Entries from a dataset ::

################

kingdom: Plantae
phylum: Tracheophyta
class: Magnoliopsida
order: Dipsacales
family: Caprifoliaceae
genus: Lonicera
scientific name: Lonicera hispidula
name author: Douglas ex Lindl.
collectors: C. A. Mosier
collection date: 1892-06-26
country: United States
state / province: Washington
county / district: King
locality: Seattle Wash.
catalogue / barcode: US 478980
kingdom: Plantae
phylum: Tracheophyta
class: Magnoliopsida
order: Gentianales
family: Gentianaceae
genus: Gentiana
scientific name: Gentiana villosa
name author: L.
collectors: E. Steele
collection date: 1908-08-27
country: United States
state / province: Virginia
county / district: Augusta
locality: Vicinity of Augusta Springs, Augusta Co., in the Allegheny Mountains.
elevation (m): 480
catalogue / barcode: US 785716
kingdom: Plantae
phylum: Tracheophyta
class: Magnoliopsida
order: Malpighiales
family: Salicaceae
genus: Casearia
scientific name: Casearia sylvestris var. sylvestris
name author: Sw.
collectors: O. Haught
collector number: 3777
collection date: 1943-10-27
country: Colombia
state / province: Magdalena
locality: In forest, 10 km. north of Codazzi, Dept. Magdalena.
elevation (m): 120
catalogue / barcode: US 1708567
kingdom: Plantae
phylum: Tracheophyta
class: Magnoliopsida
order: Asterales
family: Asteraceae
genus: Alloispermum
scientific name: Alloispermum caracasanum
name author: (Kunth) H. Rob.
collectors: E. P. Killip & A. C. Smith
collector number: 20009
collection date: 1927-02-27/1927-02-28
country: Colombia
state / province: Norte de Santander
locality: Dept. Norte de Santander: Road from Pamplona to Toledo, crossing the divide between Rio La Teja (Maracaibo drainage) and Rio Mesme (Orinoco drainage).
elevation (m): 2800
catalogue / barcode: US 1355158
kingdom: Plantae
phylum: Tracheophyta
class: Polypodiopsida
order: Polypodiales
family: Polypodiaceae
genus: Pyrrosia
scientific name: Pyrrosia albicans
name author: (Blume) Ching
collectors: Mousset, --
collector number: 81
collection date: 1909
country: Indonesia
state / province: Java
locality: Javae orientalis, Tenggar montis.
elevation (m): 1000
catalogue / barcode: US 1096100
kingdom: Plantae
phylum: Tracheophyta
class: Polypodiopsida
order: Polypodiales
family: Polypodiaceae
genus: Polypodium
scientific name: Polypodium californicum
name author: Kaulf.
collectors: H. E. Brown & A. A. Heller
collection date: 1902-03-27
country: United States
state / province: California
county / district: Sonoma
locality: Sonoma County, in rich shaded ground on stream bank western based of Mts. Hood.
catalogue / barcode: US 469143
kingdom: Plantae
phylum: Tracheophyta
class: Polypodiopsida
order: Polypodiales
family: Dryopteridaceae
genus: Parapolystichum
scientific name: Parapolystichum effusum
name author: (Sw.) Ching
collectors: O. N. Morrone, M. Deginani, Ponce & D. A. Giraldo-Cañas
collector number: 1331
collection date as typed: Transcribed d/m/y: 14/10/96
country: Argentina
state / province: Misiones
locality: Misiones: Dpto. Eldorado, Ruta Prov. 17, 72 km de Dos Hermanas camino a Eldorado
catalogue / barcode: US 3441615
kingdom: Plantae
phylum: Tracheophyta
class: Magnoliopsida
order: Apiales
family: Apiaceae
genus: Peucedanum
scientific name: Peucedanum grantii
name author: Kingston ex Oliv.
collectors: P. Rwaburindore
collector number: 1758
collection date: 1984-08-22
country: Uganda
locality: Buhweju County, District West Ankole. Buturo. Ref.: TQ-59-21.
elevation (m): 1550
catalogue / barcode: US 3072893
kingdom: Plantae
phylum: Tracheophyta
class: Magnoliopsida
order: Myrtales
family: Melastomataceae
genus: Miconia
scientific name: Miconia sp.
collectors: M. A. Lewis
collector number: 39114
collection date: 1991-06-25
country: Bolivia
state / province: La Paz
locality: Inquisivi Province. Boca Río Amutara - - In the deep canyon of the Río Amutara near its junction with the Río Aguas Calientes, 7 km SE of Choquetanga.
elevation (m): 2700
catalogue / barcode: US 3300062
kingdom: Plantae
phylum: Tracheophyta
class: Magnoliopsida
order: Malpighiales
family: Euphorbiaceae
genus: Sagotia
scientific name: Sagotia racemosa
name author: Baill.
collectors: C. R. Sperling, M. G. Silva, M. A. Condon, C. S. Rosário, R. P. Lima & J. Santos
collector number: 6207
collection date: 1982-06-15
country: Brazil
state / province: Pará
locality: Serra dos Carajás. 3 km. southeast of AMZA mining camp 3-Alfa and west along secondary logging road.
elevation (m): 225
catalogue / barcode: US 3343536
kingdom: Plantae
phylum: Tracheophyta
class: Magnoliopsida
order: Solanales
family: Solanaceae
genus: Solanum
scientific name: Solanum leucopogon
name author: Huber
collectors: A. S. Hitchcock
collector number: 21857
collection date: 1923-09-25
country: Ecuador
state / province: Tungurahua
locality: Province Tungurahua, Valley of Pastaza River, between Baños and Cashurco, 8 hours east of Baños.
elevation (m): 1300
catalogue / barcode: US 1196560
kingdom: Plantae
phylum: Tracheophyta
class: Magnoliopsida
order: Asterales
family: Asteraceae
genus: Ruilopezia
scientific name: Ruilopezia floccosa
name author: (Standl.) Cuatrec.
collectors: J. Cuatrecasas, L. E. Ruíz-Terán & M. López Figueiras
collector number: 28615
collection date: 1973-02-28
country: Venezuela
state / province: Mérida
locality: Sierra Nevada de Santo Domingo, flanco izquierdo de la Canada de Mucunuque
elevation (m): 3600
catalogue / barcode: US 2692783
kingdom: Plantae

################

WRITTEN REQUEST :: Format every line of the data above as a JSON list of strings, with one string per line and no blank lines.

ANSWER TO THE TASK ::
[
  "kingdom: Plantae",
  "phylum: Tracheophyta",
  "class: Magnoliopsida",
  "order: Dipsacales",
  "family: Caprifoliaceae",
  "genus: Lonicera",
  "scientific name: Lonicera hispidula",
  "name author: Douglas ex Lindl.",
  "collectors: C. A. Mosier",
  "collection date: 1892-06-26",
  "country: United States",
  "state / province: Washington",
  "county / district: King",
  "locality: Seattle Wash.",
  "catalogue / barcode: US 478980",
  "kingdom: Plantae",
  "phylum: Tracheophyta",
  "class: Magnoliopsida",
  "order: Gentianales",
  "family: Gentianaceae",
  "genus: Gentiana",
  "scientific name: Gentiana villosa",
  "name author: L.",
  "collectors: E. Steele",
  "collection date: 1908-08-27",
  "country: United States",
  "state / province: Virginia",
  "county / district: Augusta",
  "locality: Vicinity of Augusta Springs, Augusta Co., in the Allegheny Mountains.",
  "elevation (m): 480",
  "catalogue / barcode: US 785716",
  "kingdom: Plantae",
  "phylum: Tracheophyta",
  "class: Magnoliopsida",
  "order: Malpighiales",
  "family: Salicaceae",
  "genus: Casearia",
  "scientific name: Casearia sylvestris var. sylvestris",
  "name author: Sw.",
  "collectors: O. Haught",
  "collector number: 3777",
  "collection date: 1943-10-27",
  "country: Colombia",
  "state / province: Magdalena",
  "locality: In forest, 10 km. north of Codazzi, Dept. Magdalena.",
  "elevation (m): 120",
  "catalogue / barcode: US 1708567",
  "kingdom: Plantae",
  "phylum: Tracheophyta",
  "class: Magnoliopsida",
  "order: Asterales",
  "family: Asteraceae",
  "genus: Alloispermum",
  "scientific name: Alloispermum caracasanum",
  "name author: (Kunth) H. Rob.",
  "collectors: E. P. Killip & A. C. Smith",
  "collector number: 20009",
  "collection date: 1927-02-27/1927-02-28",
  "country: Colombia",
  "state / province: Norte de Santander",
  "locality: Dept. Norte de Santander: Road from Pamplona to Toledo, crossing the divide between Rio La Teja (Maracaibo drainage) and Rio Mesme (Orinoco drainage).",
  "elevation (m): 2800",
  "catalogue / barcode: US 1355158",
  "kingdom: Plantae",
  "phylum: Tracheophyta",
  "class: Polypodiopsida",
  "order: Polypodiales",
  "family: Polypodiaceae",
  "genus: Pyrrosia",
  "scientific name: Pyrrosia albicans",
  "name author: (Blume) Ching",
  "collectors: Mousset, --",
  "collector number: 81",
  "collection date: 1909",
  "country: Indonesia",
  "state / province: Java",
  "locality: Javae orientalis, Tenggar montis.",
  "elevation (m): 1000",
  "catalogue / barcode: US 1096100",
  "kingdom: Plantae",
  "phylum: Tracheophyta",
  "class: Polypodiopsida",
  "order: Polypodiales",
  "family: Polypodiaceae",
  "genus: Polypodium",
  "scientific name: Polypodium californicum",
  "name author: Kaulf.",
  "collectors: H. E. Brown & A. A. Heller",
  "collection date: 1902-03-27",
  "country: United States",
  "state / province: California",
  "county / district: Sonoma",
  "locality: Sonoma County, in rich shaded ground on stream bank western based of Mts. Hood.",
  "catalogue / barcode: US 469143",
  "kingdom: Plantae",
  "phylum: Tracheophyta",
  "class: Polypodiopsida",
  "order: Polypodiales",
  "family: Dryopteridaceae",
  "genus: Parapolystichum",
  "scientific name: Parapolystichum effusum",
  "name author: (Sw.) Ching",
  "collectors: O. N. Morrone, M. Deginani, Ponce & D. A. Giraldo-Cañas",
  "collector number: 1331",
  "collection date as typed: Transcribed d/m/y: 14/10/96",
  "country: Argentina",
  "state / province: Misiones",
  "locality: Misiones: Dpto. Eldorado, Ruta Prov. 17, 72 km de Dos Hermanas camino a Eldorado",
  "catalogue / barcode: US 3441615",
  "kingdom: Plantae",
  "phylum: Tracheophyta",
  "class: Magnoliopsida",
  "order: Apiales",
  "family: Apiaceae",
  "genus: Peucedanum",
  "scientific name: Peucedanum grantii",
  "name author: Kingston ex Oliv.",
  "collectors: P. Rwaburindore",
  "collector number: 1758",
  "collection date: 1984-08-22",
  "country: Uganda",
  "locality: Buhweju County, District West Ankole. Buturo. Ref.: TQ-59-21.",
  "elevation (m): 1550",
  "catalogue / barcode: US 3072893",
  "kingdom: Plantae",
  "phylum: Tracheophyta",
  "class: Magnoliopsida",
  "order: Myrtales",
  "family: Melastomataceae",
  "genus: Miconia",
  "scientific name: Miconia sp.",
  "collectors: M. A. Lewis",
  "collector number: 39114",
  "collection date: 1991-06-25",
  "country: Bolivia",
  "state / province: La Paz",
  "locality: Inquisivi Province. Boca Río Amutara - - In the deep canyon of the Río Amutara near its junction with the Río Aguas Calientes, 7 km SE of Choquetanga.",
  "elevation (m): 2700",
  "catalogue / barcode: US 3300062",
  "kingdom: Plantae",
  "phylum: Tracheophyta",
  "class: Magnoliopsida",
  "order: Malpighiales",
  "family: Euphorbiaceae",
  "genus: Sagotia",
  "scientific name: Sagotia racemosa",
  "name author: Baill.",
  "collectors: C. R. Sperling, M. G. Silva, M. A. Condon, C. S. Rosário, R. P. Lima & J. Santos",
  "collector number: 6207",
  "collection date: 1982-06-15",
  "country: Brazil",
  "state / province: Pará",
  "locality: Serra dos Carajás. 3 km. southeast of AMZA mining camp 3-Alfa and west along secondary logging road.",
  "elevation (m): 225",
  "catalogue / barcode: US 3343536",
  "kingdom: Plantae",
  "phylum: Tracheophyta",
  "class: Magnoliopsida",
  "order: Solanales",
  "family: Solanaceae",
  "genus: Solanum",
  "scientific name: Solanum leucopogon",
  "name author: Huber",
  "collectors: A. S. Hitchcock",
  "collector number: 21857",
  "collection date: 1923-09-25",
  "country: Ecuador",
  "state / province: Tungurahua",
  "locality: Province Tungurahua, Valley of Pastaza River, between Baños and Cashurco, 8 hours east of Baños.",
  "elevation (m): 1300",
  "catalogue / barcode: US 1196560",
  "kingdom: Plantae",
  "phylum: Tracheophyta",
  "class: Magnoliopsida",
  "order: Asterales",
  "family: Asteraceae",
  "genus: Ruilopezia",
  "scientific name: Ruilopezia floccosa",
  "name author: (Standl.) Cuatrec.",
  "collectors: J. Cuatrecasas, L. E. Ruíz-Terán & M. López Figueiras",
  "collector number: 28615",
  "collection date: 1973-02-28",
  "country: Venezuela",
  "state / province: Mérida",
  "locality: Sierra Nevada de Santo Domingo, flanco izquierdo de la Canada de Mucunuque",
  "elevation (m): 3600",
  "catalogue / barcode: US 2692783",
  "kingdom: Plantae"
]